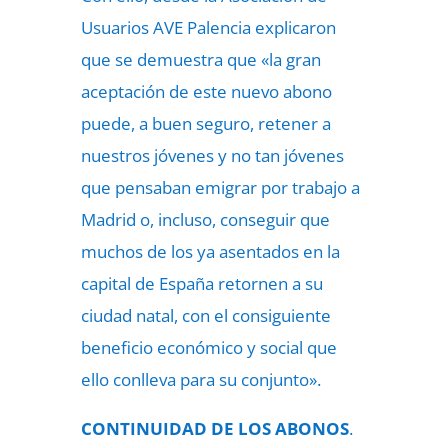
Usuarios AVE Palencia explicaron
que se demuestra que «la gran
aceptación de este nuevo abono
puede, a buen seguro, retener a
nuestros jóvenes y no tan jóvenes
que pensaban emigrar por trabajo a
Madrid o, incluso, conseguir que
muchos de los ya asentados en la
capital de España retornen a su
ciudad natal, con el consiguiente
beneficio económico y social que
ello conlleva para su conjunto».
CONTINUIDAD DE LOS ABONOS
.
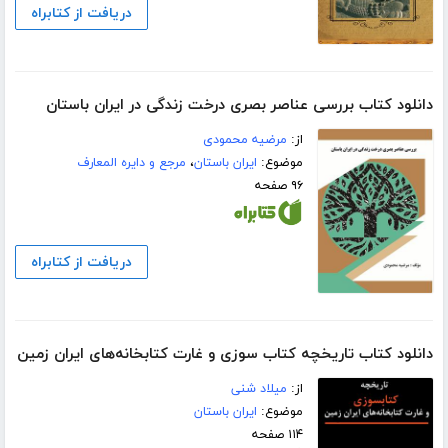
دریافت از کتابراه
دانلود کتاب بررسی عناصر بصری درخت زندگی در ایران باستان
از:
مرضیه محمودی
موضوع:
ایران باستان
،
مرجع و دایره المعارف
۹۶ صفحه
دریافت از کتابراه
دانلود کتاب تاریخچه کتاب سوزی و غارت کتابخانه‌های ایران زمین
از:
میلاد شنی
موضوع:
ایران باستان
۱۱۴ صفحه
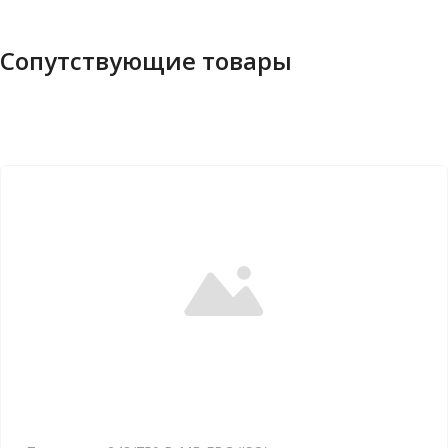
Сопутствующие товары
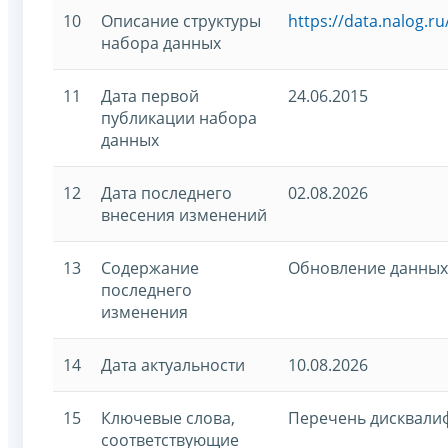
10
Описание структуры
https://data.nalog.r
набора данных
11
Дата первой
24.06.2015
публикации набора
данных
12
Дата последнего
02.08.2026
внесения изменений
13
Содержание
Обновление данных
последнего
изменения
14
Дата актуальности
10.08.2026
15
Ключевые слова,
Перечень дисквали
соответствующие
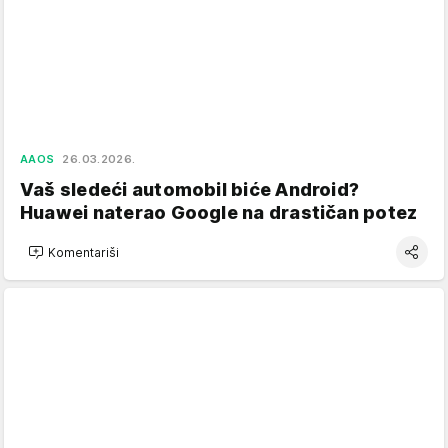
AAOS
26.03.2026.
Vaš sledeći automobil biće Android?
Huawei naterao Google na drastičan potez
Komentariši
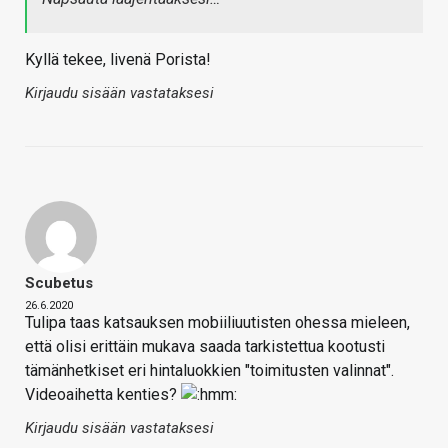
Kyllä tekee, livenä Porista!
Kirjaudu sisään vastataksesi
Scubetus
26.6.2020
Tulipa taas katsauksen mobiiliuutisten ohessa mieleen,
että olisi erittäin mukava saada tarkistettua kootusti
tämänhetkiset eri hintaluokkien "toimitusten valinnat".
Videoaihetta kenties?
Kirjaudu sisään vastataksesi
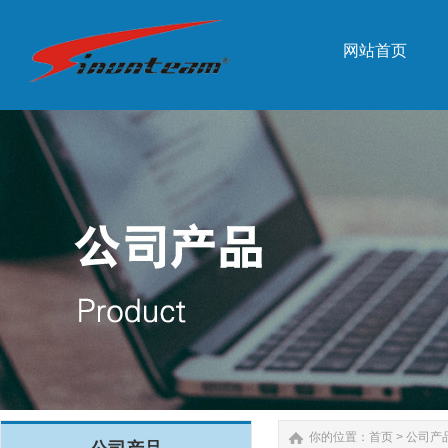
网站首页
网站首页
你的位置：
首页
>
公司产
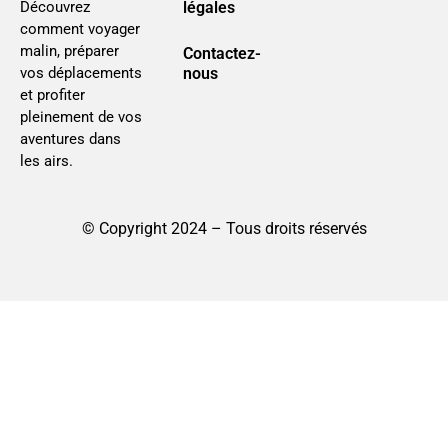
légales
Découvrez
comment voyager
malin, préparer
Contactez-
nous
vos déplacements
et profiter
pleinement de vos
aventures dans
les airs.
© Copyright 2024 – Tous droits réservés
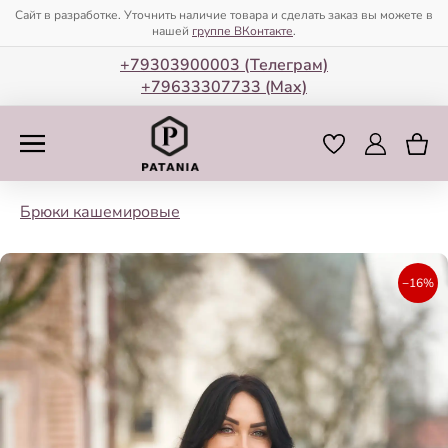
Сайт в разработке. Уточнить наличие товара и сделать заказ вы можете в
нашей
группе ВКонтакте
.
+79303900003 (Телеграм)
+79633307733 (Мax)
Брюки кашемировые
−16%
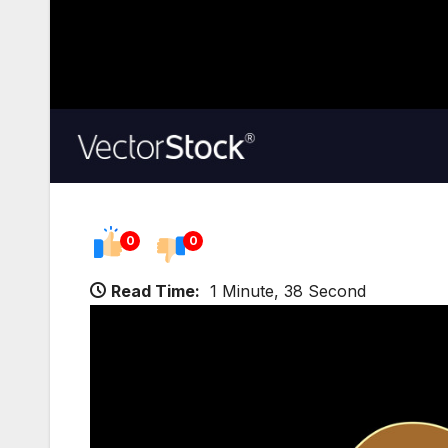
0
0
Read Time:
1 Minute, 38 Second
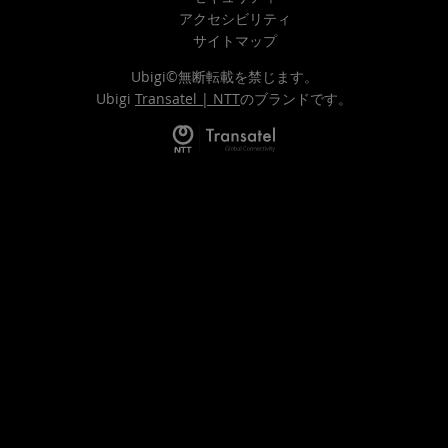
アクセシビリティ
サイトマップ
Ubigi©無断転載を禁じます。
Ubigi
Transatel | NTT
のブランドです。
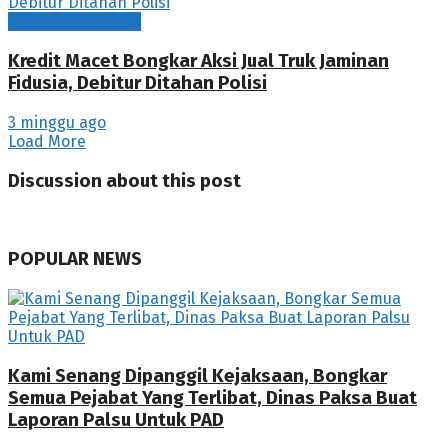
Hukum & Kriminal
Kredit Macet Bongkar Aksi Jual Truk Jaminan
Fidusia, Debitur Ditahan Polisi
3 minggu ago
Load More
Discussion about this post
POPULAR NEWS
Kami Senang Dipanggil Kejaksaan, Bongkar
Semua Pejabat Yang Terlibat, Dinas Paksa Buat
Laporan Palsu Untuk PAD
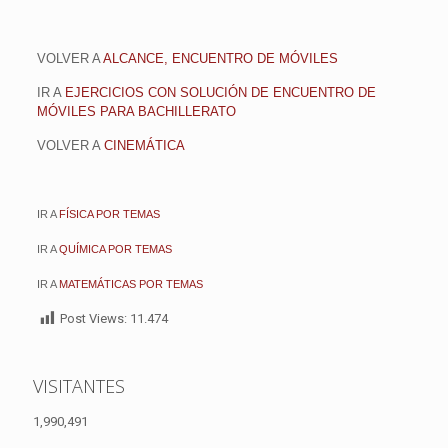
VOLVER A
ALCANCE, ENCUENTRO DE MÓVILES
IR A
EJERCICIOS CON SOLUCIÓN DE ENCUENTRO DE
MÓVILES PARA BACHILLERATO
VOLVER A
CINEMÁTICA
IR A
FÍSICA POR TEMAS
IR A
QUÍMICA POR TEMAS
IR A
MATEMÁTICAS POR TEMAS
Post Views:
11.474
VISITANTES
1,990,491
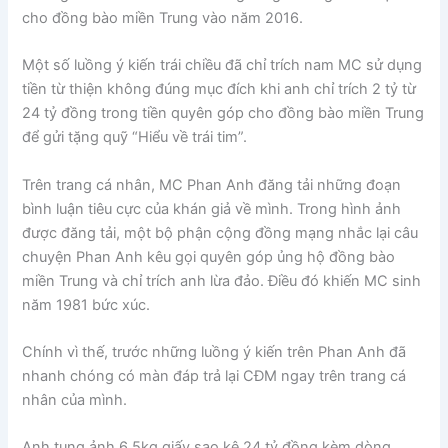
cho đồng bào miền Trung vào năm 2016.
Một số luồng ý kiến trái chiều đã chỉ trích nam MC sử dụng
tiền từ thiện không đúng mục đích khi anh chỉ trích 2 tỷ từ
24 tỷ đồng trong tiền quyên góp cho đồng bào miền Trung
để gửi tặng quỹ “Hiểu về trái tim”.
Trên trang cá nhân, MC Phan Anh đăng tải những đoạn
bình luận tiêu cực của khán giả về mình. Trong hình ảnh
được đăng tải, một bộ phận cộng đồng mạng nhắc lại câu
chuyện Phan Anh kêu gọi quyên góp ủng hộ đồng bào
miền Trung và chỉ trích anh lừa đảo. Điều đó khiến MC sinh
năm 1981 bức xúc.
Chính vì thế, trước những luồng ý kiến trên Phan Anh đã
nhanh chóng có màn đáp trả lại CĐM ngay trên trang cá
nhân của mình.
Anh tung ảnh 6,5kg giấy sao kê 24 tỷ đồng kèm dòng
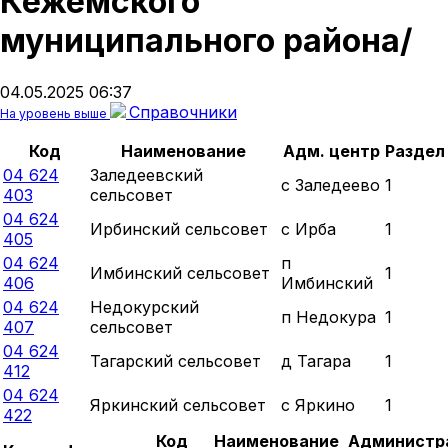
Кежемского
муниципального района/
04.05.2025 06:37
Справочники
На уровень выше
Код
Наименование
Адм. центр
Раздел
04 624
Заледеевский
с Заледеево
1
403
сельсовет
04 624
Ирбинский сельсовет
с Ирба
1
405
04 624
п
Имбинский сельсовет
1
406
Имбинский
04 624
Недокурский
п Недокура
1
407
сельсовет
04 624
Тагарский сельсовет
д Тагара
1
412
04 624
Яркинский сельсовет
с Яркино
1
422
Код
Наименование
Администр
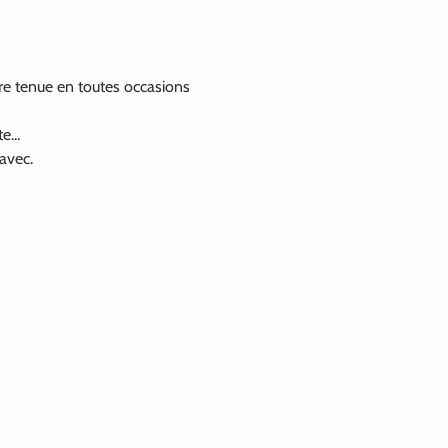
tre tenue en toutes occasions
e...
 avec.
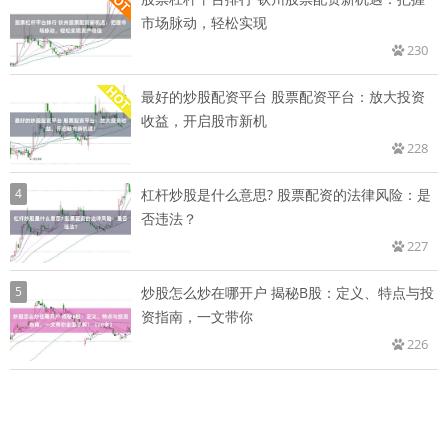
市场脉动，轻松实现
230
最好的炒股配资平台 股票配资平台：放大投资
收益，开启股市新机
228
4
杠杆炒股是什么意思? 股票配资的法律风险：是
否违法？
227
5
炒股怎么炒在哪开户 揭秘B股：定义、特点与投
资指南，一文带你
226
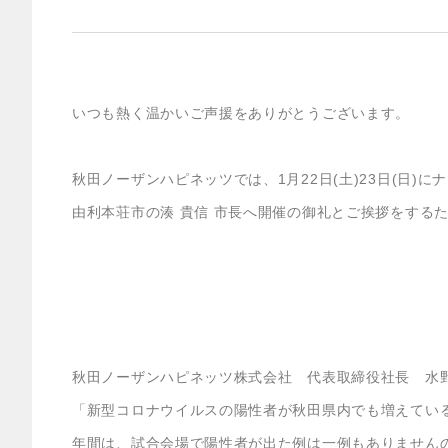
いつも熱く温かいご声援をありがとうございます。
秋田ノーザンハピネッツでは、1月22日(土)23日(日)
由利本荘市の湊 貴信 市長へ開催の御礼とご挨拶をする
秋田ノーザンハピネッツ株式会社 代表取締役社長 水野
「新型コロナウイルスの陽性者が秋田県内でも増えてい
年間は、試合会場で陽性者が出た例は一例もありません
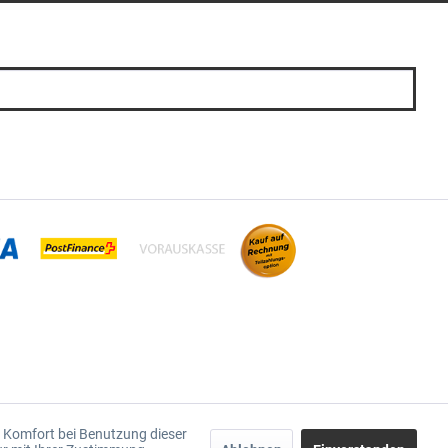
en Komfort bei Benutzung dieser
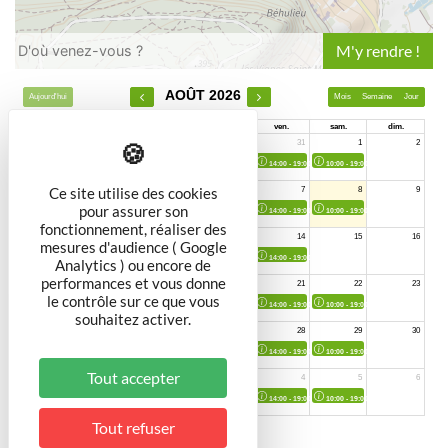
Leaflet
Ce site utilise des cookies
pour assurer son
fonctionnement, réaliser des
mesures d'audience ( Google
Analytics ) ou encore de
performances et vous donne
le contrôle sur ce que vous
souhaitez activer.
Tout accepter
Tout refuser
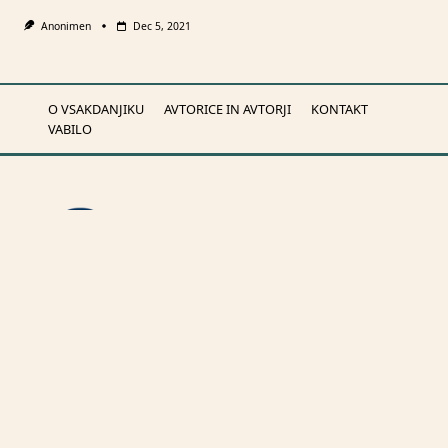
Anonimen
Dec 5, 2021
O VSAKDANJIKU
AVTORICE IN AVTORJI
KONTAKT
VABILO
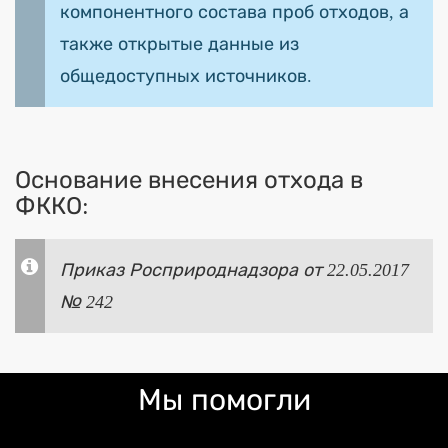
компонентного состава проб отходов, а
также открытые данные из
общедоступных источников.
Основание внесения отхода в
ФККО:
Приказ Росприроднадзора от 22.05.2017
№ 242
Мы помогли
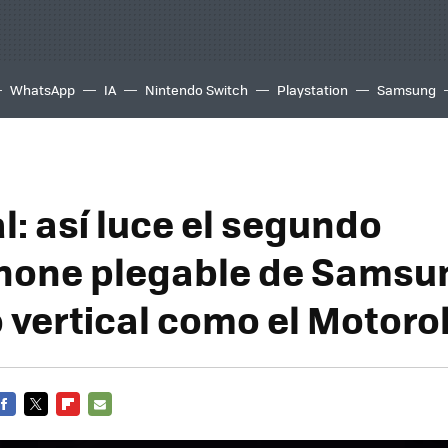
WhatsApp
IA
Nintendo Switch
Playstation
Samsung
al: así luce el segundo
one plegable de Samsun
 vertical como el Motoro
FACEBOOK
TWITTER
FLIPBOARD
E-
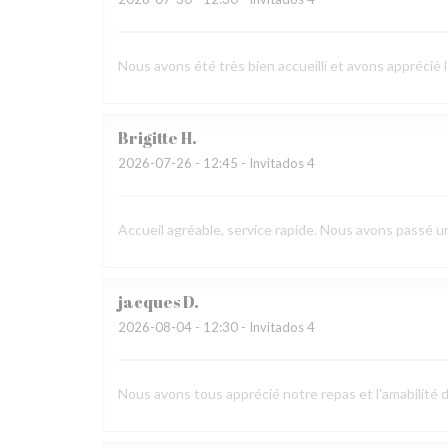
Nous avons été très bien accueilli et avons apprécié 
Brigitte
H
2026-07-26
- 12:45 - Invitados 4
Accueil agréable, service rapide. Nous avons passé 
jacques
D
2026-08-04
- 12:30 - Invitados 4
Nous avons tous apprécié notre repas et l'amabilité 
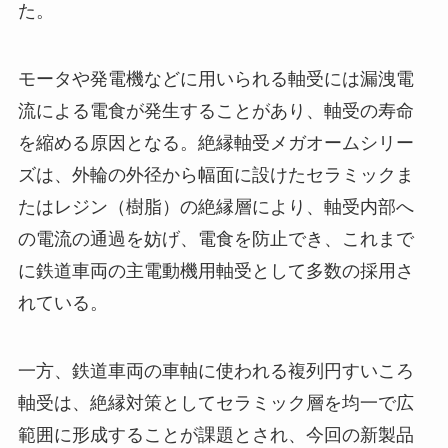
た。
モータや発電機などに用いられる軸受には漏洩電
流による電食が発生することがあり、軸受の寿命
を縮める原因となる。絶縁軸受メガオームシリー
ズは、外輪の外径から幅面に設けたセラミックま
たはレジン（樹脂）の絶縁層により、軸受内部へ
の電流の通過を妨げ、電食を防止でき、これまで
に鉄道車両の主電動機用軸受として多数の採用さ
れている。
一方、鉄道車両の車軸に使われる複列円すいころ
軸受は、絶縁対策としてセラミック層を均一で広
範囲に形成することが課題とされ、今回の新製品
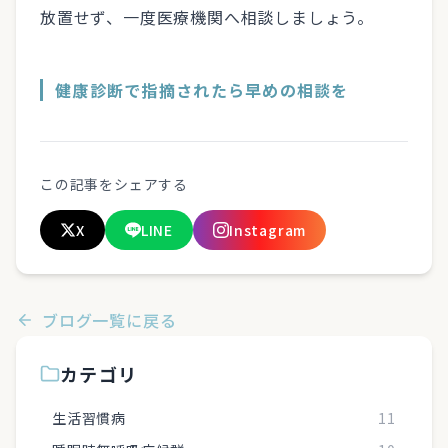
放置せず、一度医療機関へ相談しましょう。
健康診断で指摘されたら早めの相談を
この記事をシェアする
X
LINE
Instagram
ブログ一覧に戻る
カテゴリ
生活習慣病
11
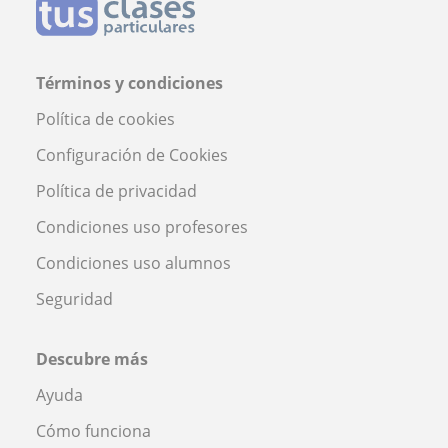
Términos y condiciones
Política de cookies
Configuración de Cookies
Política de privacidad
Condiciones uso profesores
Condiciones uso alumnos
Seguridad
Descubre más
Ayuda
Cómo funciona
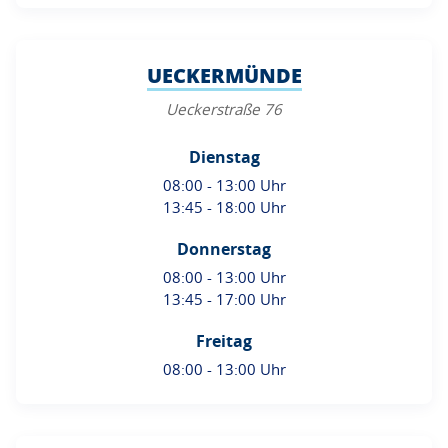
UECKERMÜNDE
Ueckerstraße 76
Dienstag
08:00 - 13:00 Uhr
13:45 - 18:00 Uhr
Donnerstag
08:00 - 13:00 Uhr
13:45 - 17:00 Uhr
Freitag
08:00 - 13:00 Uhr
※
● **What the task asks**:
Exact copy, pictures excluded: every line above from the one containing "Nintendo Switch" to the one containing "- 12:30 - Invitados 4", inclusive, and nothing more.

● **Answer for this exercise**:
Nintendo Switch
Playstation
Samsung
al: así luce el segundo
one plegable de Samsun
 vertical como el Motoro
FACEBOOK
TWITTER
FLIPBOARD
E-
Nous avons été très bien accueilli et avons apprécié 
Brigitte
H
2026-07-26
- 12:45 - Invitados 4
Accueil agréable, service rapide. Nous avons passé 
jacques
D
2026-08-04
- 12:30 - Invitados 4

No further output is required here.